The study area for this research is the Dosquebradas farming district in Risaralda Department, Colombia (Figure 2).

Farm Locations and Disaster Events

In Dosquebradas, 30 farms were surveyed (Figure 3). These were mostly growing coffee, with a few fields of avocado. Examination of disaster data on the website of Colombia’s Institute of Hydrology, Meteorology and Environmental Studies (IDEAM) (http://ideam.gov.co, accessed on 15 September 2020) yielded information about 31 disasters affecting Risaralda Department since 1998, e.g., event dates, areas affected, casualties (see Appendix A). Earthquakes were also included in the database because they often cause landslides, which can severely damage farm infrastructure.

Figure 3. The Dosquebradas study area (corresponding to the inset box in Figure 2): locations and areal extents of the farms included in the testing of the insurance system.

Figure 3. The Dosquebradas study area (corresponding to the inset box in Figure 2): locations and areal extents of the farms included in the testing of the insurance system.

2.2. Data Sources

According to Ibarra and Securities [26], data of high quality is essential in building a parametric insurance model. Satellite imagery and digital elevation model (DEM) data were used to examine the study area, involving mapping of terrain (geomorphometry), and monitoring of land cover, crop types and weather (temperature and precipitation). After pre-processing, the various datasets were integrated using QGIS version 3.10. Archive geospatial datasets were processed using Google Earth Engine (GEE), with time-series analyses of vegetation and hydro-meteorological indices. Finally, GPS time-stamped photos provided via mobile phone apps were used for verification purposes, where deep learning was used to identify crop types and health conditions.

2.2.1. Earth Observation (EO) Imagery

Satellite EO imagery forms the basis of many global datasets on vegetation types, soil features, and land surface temperature [5]. In this feasibility study, various geoinformatic datasets were used and these are summarized in

Table 1. Geospatial datasets (VIR = visible and infraRed; VNIR = visible and near infrared).

→ YOUR TASK:
Duplicate the Dosquebradas study-area text word for word, everything from "The study area for" down to "damage farm infrastructure.".

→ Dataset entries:

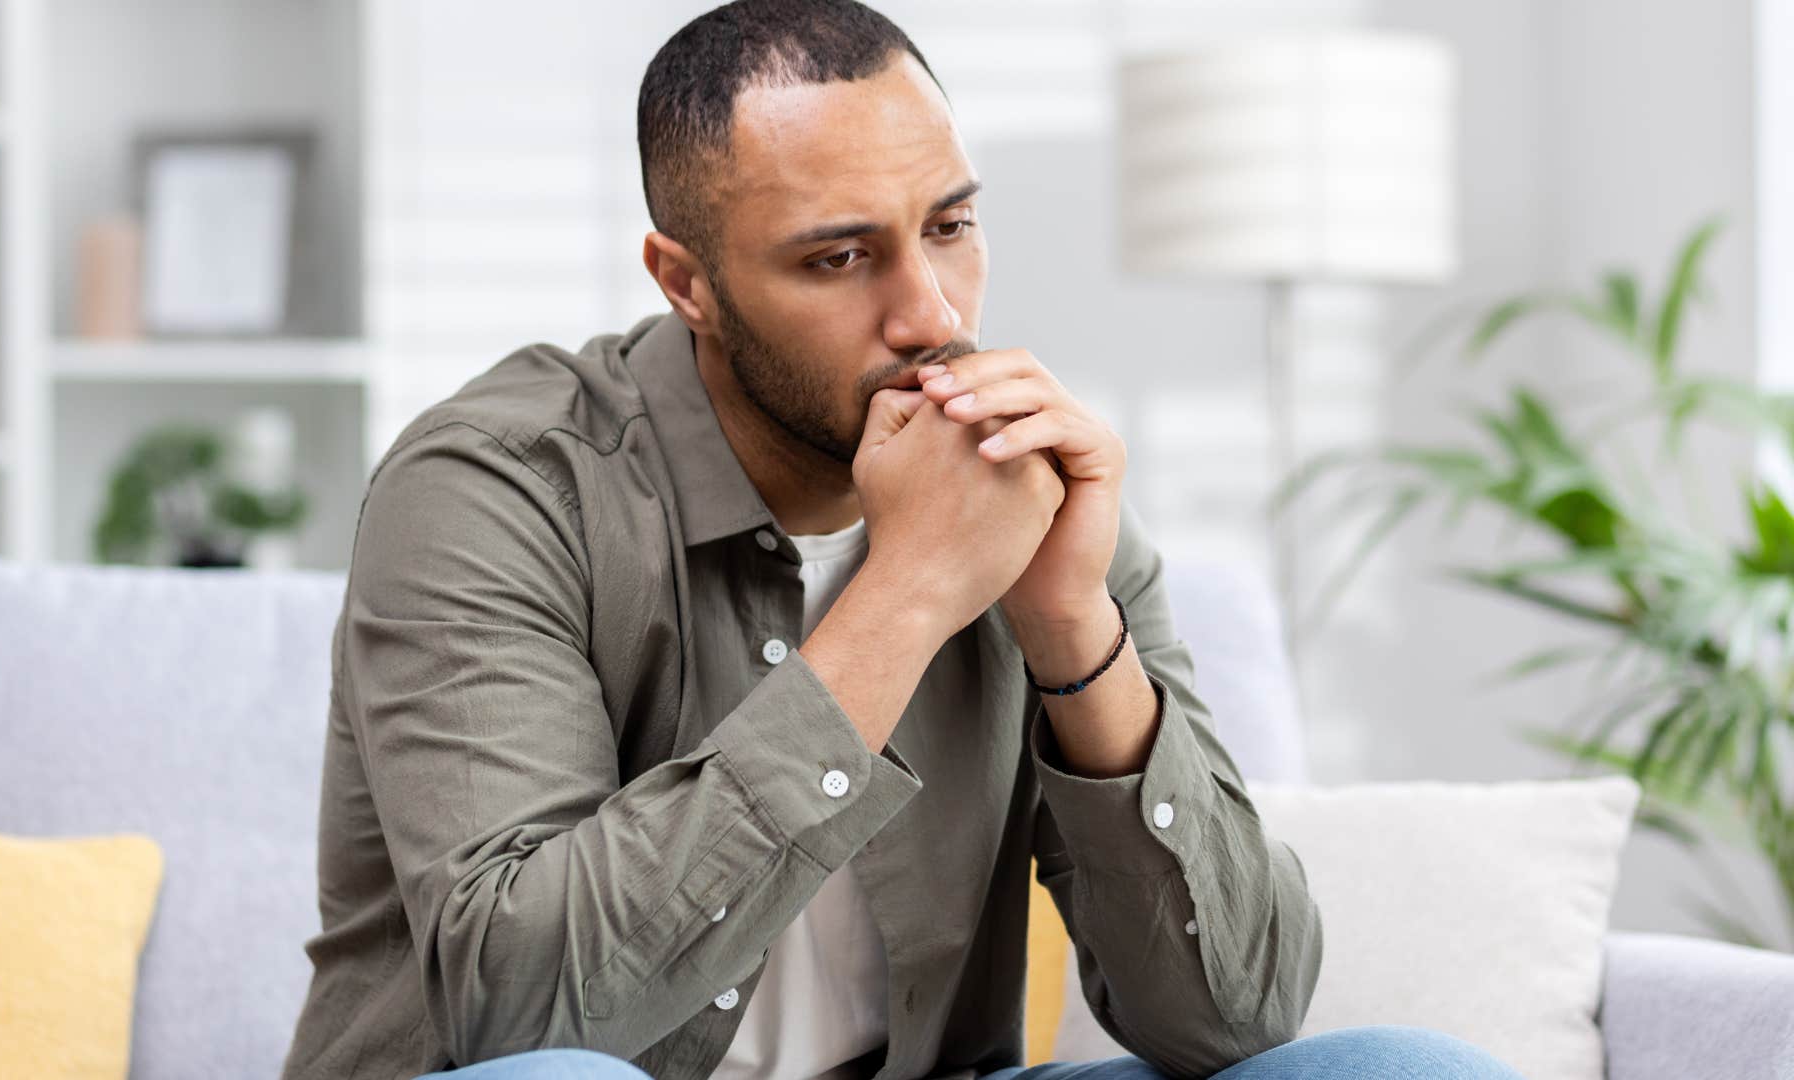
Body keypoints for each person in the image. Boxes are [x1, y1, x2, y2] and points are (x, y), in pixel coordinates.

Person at [280, 2, 1528, 1079]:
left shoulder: (1028, 484)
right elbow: (527, 1009)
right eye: (839, 257)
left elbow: (1236, 1021)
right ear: (686, 280)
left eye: (949, 226)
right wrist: (914, 590)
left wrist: (1069, 627)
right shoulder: (498, 486)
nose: (930, 314)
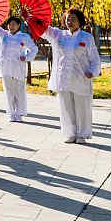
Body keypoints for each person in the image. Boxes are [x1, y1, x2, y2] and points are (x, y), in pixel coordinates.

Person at [41, 9, 101, 144]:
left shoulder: (86, 38)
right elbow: (42, 28)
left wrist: (92, 71)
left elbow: (95, 59)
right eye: (68, 19)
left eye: (73, 19)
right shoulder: (58, 35)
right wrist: (28, 17)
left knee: (82, 107)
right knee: (66, 107)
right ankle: (69, 133)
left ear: (80, 21)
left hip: (81, 78)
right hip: (63, 77)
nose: (70, 21)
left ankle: (82, 134)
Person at [0, 13, 38, 120]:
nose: (11, 26)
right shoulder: (3, 35)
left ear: (18, 26)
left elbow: (34, 49)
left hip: (18, 68)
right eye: (9, 24)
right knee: (8, 91)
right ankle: (11, 112)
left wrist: (26, 57)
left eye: (14, 24)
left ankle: (19, 113)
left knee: (19, 91)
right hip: (6, 68)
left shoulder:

→ TASK RESULT:
The study area for this research is the Dosquebradas farming district in Risaralda Department, Colombia (Figure 2).

Farm Locations and Disaster Events

In Dosquebradas, 30 farms were surveyed (Figure 3). These were mostly growing coffee, with a few fields of avocado. Examination of disaster data on the website of Colombia’s Institute of Hydrology, Meteorology and Environmental Studies (IDEAM) (http://ideam.gov.co, accessed on 15 September 2020) yielded information about 31 disasters affecting Risaralda Department since 1998, e.g., event dates, areas affected, casualties (see Appendix A). Earthquakes were also included in the database because they often cause landslides, which can severely damage farm infrastructure.